Héloïse Gaillard et son ensemble Amarillis nous avaient déjà favorablement impressionné par leurs deux cantates de Rameau (Orphée, et Le berger fidèle). Le pasticcio est de mode. S’il est le moyen de faire connaître des pièces rarement jouées, c’est aussi un piège : celui de la cohérence dramatique. Le titre singulier de cette production fait référence au choix d’une dramaturgie confiant à un comédien – chat botté – le soin de lier les trois cantates par une narration rondement menée. Le spectacle s’adresse tout d’abord aux jeunes, étrangers au monde baroque, quand ce n’est pas à celui de la musique. Les parents sont bienvenus, comme les amateurs de musique française du Grand Siècle. Les musiciennes, groupées côté cour, cèdent l’essentiel du plateau au comédien et au chanteur. Totalement nu, neutre, en dehors de la présence du clavecin et des pupitres, l’espace va se colorer et se meubler de quelques accessoires plus cocasses les uns que les autres, œuvre de Delphine Sainte-Marie. Auparavant, le comédien-chat aura traversé le fond de scène à vive allure, sur sa trotinette, puis invité les musiciennes à prendre des couleurs et à se changer, en coulisse bien sûr. Le beau prélude de l’Espagnole (des Nations, de Couperin), doublement réduit au clavecin et en guise de musique d’ameublement, nous pose problème. Autant l’attention du jeune public se focalise sur le jeu du comédien, autant celle du mélomane se trouve-t-elle perturbée par l’animation comique et le propos du chat botté. Le malaise n’est que passager, et s’estompera progressivement jusqu’à ce que la direction d’acteur du Pygmalion final nous réconcilie avec le genre.
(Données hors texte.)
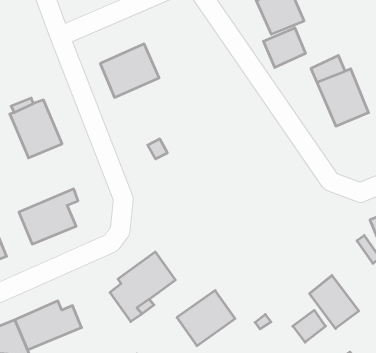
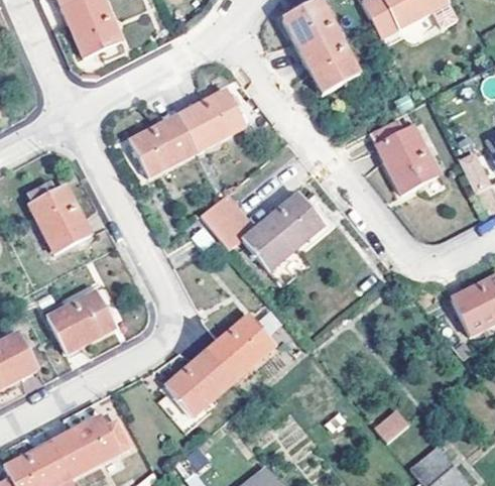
building: none -> [177,90,245,151]
building: [263,28,305,68] -> none
building: none -> [201,194,325,286]
building: [310,275,359,329] -> none
building: [177,290,235,346] -> [209,316,275,380]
La cantate française reste peu explorée, malgré son extraordinaire vogue durant trois décennies, au début du XVIIIe siècle, Le Mercure de France nous rappelle qu’ en novembre 1714 elle « inonde tout Paris », détournant le grand public des tragédies lyriques de Lully. La forme la plus courante correspond à la succession de 3 récitatifs et de trois airs. Même si elles ne sont pas restituées dans leur intégralité, ni dans leur continuité, c’est un beau projet que celui-ci. Des dix-huit cantates de Morin, Don Quichotte (1712) est la plus connue, gravée dès 1966. Amarillis lui rend sa verve, son ironie, sa sensibilité. L’illustration qu’en donnent le comédien et le chanteur fait sourire (et rire les plus jeunes). Le jeu des musiciennes conduites par Héloïse Gaillard séduit. Quel que soit l’instrument dont cette dernière se saisisse (hautbois baroque, flûtes à bec), l’émotion est là. Ses complices ne sont pas en reste et leur ensemble, parfaitement équilibré, relève d’une écoute chambriste. Le choix des pièces instrumentales s’avère judicieux et l’on savoure telle plainte ou telle chaconne. Les pièces en trio de Marin Marais nous ravissent. Benoît Arnould semble fatigué (après une première représentation quelques heures auparavant). La voix est belle, bien timbrée, mais les graves font défaut, et la puissance…baroque.
De Campra, la dernière cantate de son premier livre (1708), les Femmes, que grava Gérard Souzay dès les années 60. Dans cette interprétation quelque peu parasitée par la comédie qui se joue simultanément, difficile de percevoir le raffinement la sensualité, voire la luxure. La magnifique aria « Fils de la nuit », da capo, spectaculaire, est normalement introduite par un « sommeil » très doux, d’une grande richesse harmonique. Pourquoi lui avoir substitué le prélude de la Médée de Clérambault ? Pygmalion, l’une des 25 cantates de Clérambault, est donnée de façon plus continue, pratiquement sans superposition de textes comiques ajoutés, le mime suffisant. Le baryton y retrouve ses moyens et son aisance. Les évolutions finales, dansées sur des musiques de Dornel permettent de conclure sur une note réjouissante. La promesse d’un « spectacle total qui allie sculpture, théâtre, musique et danse » n’est que partiellement tenue. Le jeune public sort ravi avant tout par l’aspect visuel, les lumières, les costumes, et par le jeu du comédien. Réjouissant autant que frustrant.